Not all startups are created equal. And neither are their problems. From the get-go, a startup is a delightfully horrible mix of issues, stress, sleepless nights and lost capital. Pizza money is still capital, right? Here’s what a startup faces each and every day until it grows into a business:

Success Is Hard Work.
But It Pays Off.

The common element that seems to keep popping up when it comes to successful startups is persistence. Not necessarily the best solution, but the most driven team wins the game.

Bryan Goldberg had the guts to work through the tough times and ultimately sold his startup, Bleacher Report, for $ 200 million.

When I first read the article describing his advice towards young entrepreneurs, I felt unable to relate. I mean here I am, striving to build my own startup, working diligently and hoping it will turn out to be successful. But I’m a looong way from a $200 million deal.

I’m probably not the only one who might’ve felt that way. But he’s right. And, to prove it, I went to Dragos Badea for help and advice. He was kind enough to share some thoughts on his very own venture, YArooms, a meeting room booking SaaS developed within Neurony. YArooms is currently turning a profit. But it didn’t, at first. Read on to find out what he would’ve done differently, what their biggest mistake was and what you absolutely must do if you want to see if your startup can generate revenue. The same rules apply even if your business isn't a startup any longer.

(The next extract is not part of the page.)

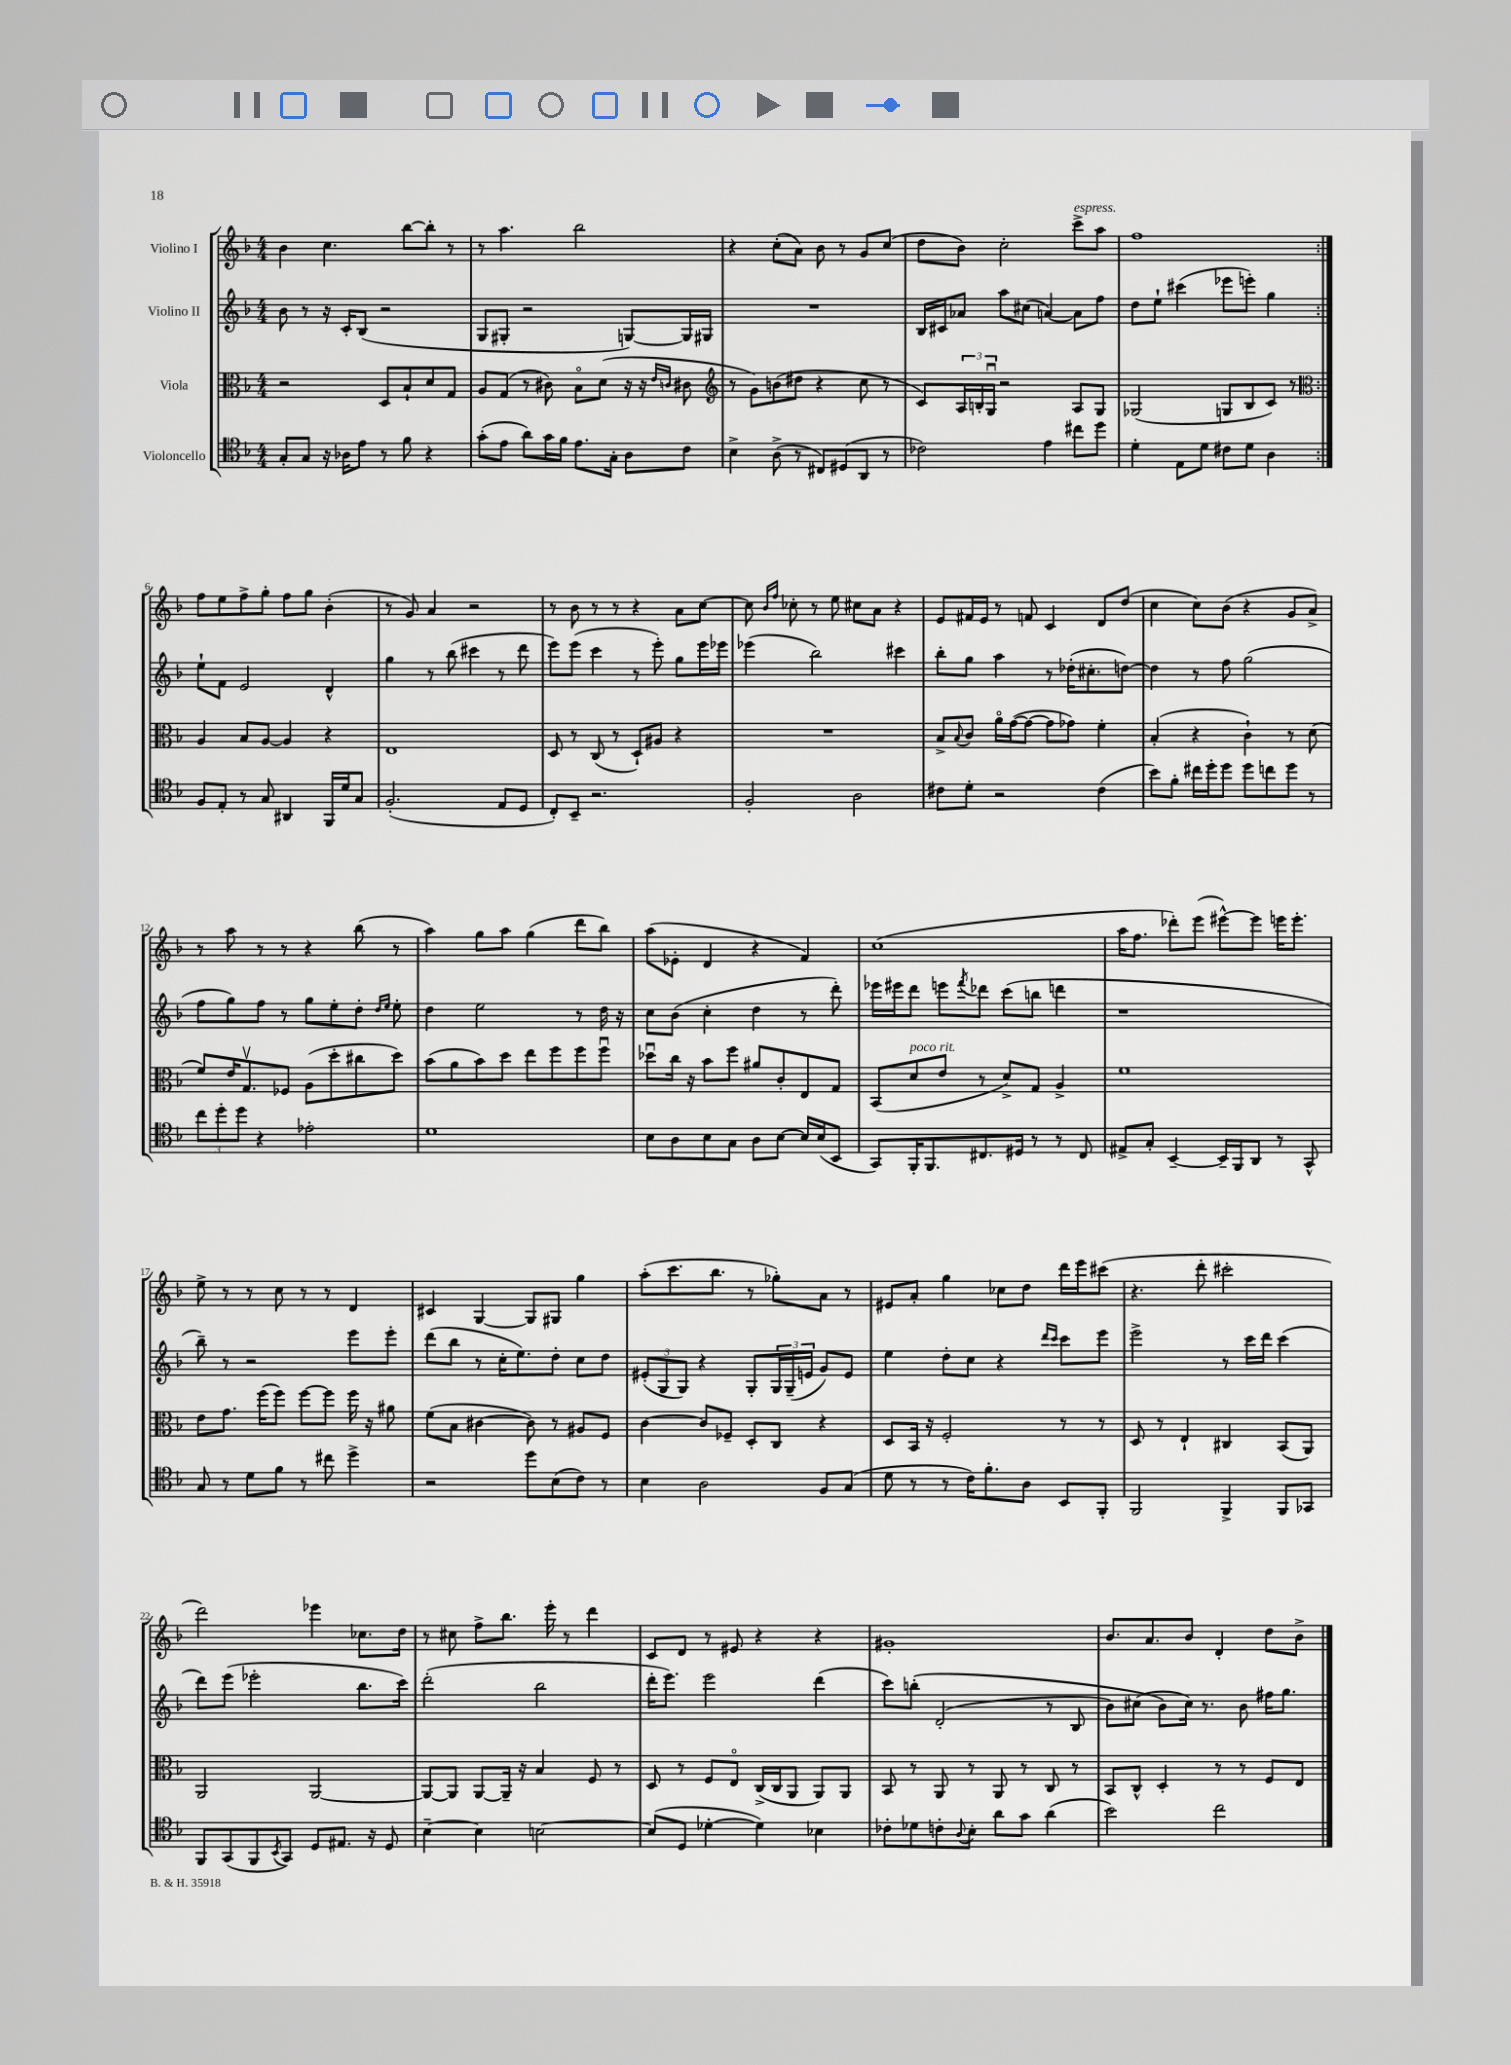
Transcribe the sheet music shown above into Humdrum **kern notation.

Any new project you take on faces the same risks, more or less.

YArooms’ Down To Earth Story

Tell me a bit about yourself, Dragos. What did you do before YArooms?
I am a software engineer, as background, so for a few years before building YArooms I worked for Neurony.

What led you to create YArooms? Why’d you do it?
I can’t take all of the credit for YArooms. At the same company I worked for, I met my partners with whom I tried a few business ideas until YArooms was born.

We were looking for opportunities in product development being convinced that the SaaS model represents a very good starting point as well as a scalable option for a business, and since we had a very strong technical background we were really just testing a few markets.

It happened to land in the space management market because of a frustrating event that happened at a company headquarters where the room got double booked. That is where the idea behind YArooms came from.

When did you start YArooms?
The first version was launched in October 2010 after two months of building what we initially planned to be a 3 weeks project.

As far as you remember, what was the toughest thing you’ve faced up to now?
One of the toughest things was to decide on closing YArooms a year after we have launched because it was not profitable, which we didn’t. We did not close it because we had the feeling that it wasn’t profitable due to the lack of commitment we had towards it, since we had other stuff to do and YArooms was a side project.

Because of this, we’ve learnt that the most important thing when starting a business is to do everything you can to confirm the idea because else you will always wonder if it could have worked.

This hesitation was what kept it alive for another year until we reached a critical customer base, now we are glad we did not give in to the fail quick approach.

Everybody’s a “growth hacker” nowadays. What smart move did you make to increase subscriptions/ user satisfaction?
There were a few of them over the years, here’s a few:

  • Using a UserVoice forum to listen to what our users had to say about YArooms and what new features they’d like, then continuously including feature requests to our development timeline
  • Hiring good sales people
  • Offering the best support possible, powered by humans, not auto-responders
  • Renewing the user interface to a modern web application with a responsive design to cover as many devices as possible

Let’s talk about monetization. How long until the money started coming in?
A year and two months, as in its first year, while in beta, the software was offered for free.

About YArooms: If you could go back in time and do something differently, what would that be?
I wouldn’t test the market with a free version of something. What we have learned from launching YArooms free while in beta was that there were companies interested in it, but we had a big surprise when we switched it to a paid model as no one used it anymore. We have basically tested a different market than the one we were aiming for.

Another thing I would do different is hire a sales person from day one if there’s anything to negotiate on. Currently YArooms uses a pay as you grow model, with less sales needs, but in the past it needed strong sales activity and we hired too late.

A word of advice to young entrepreneurs (like yourself) and freshly-launched startups?

Try not to force fail if there’s still a chance that your business will gain traction.
Do not launch a free product if you plan on selling it in the future, it will only cause frustration to early adopters.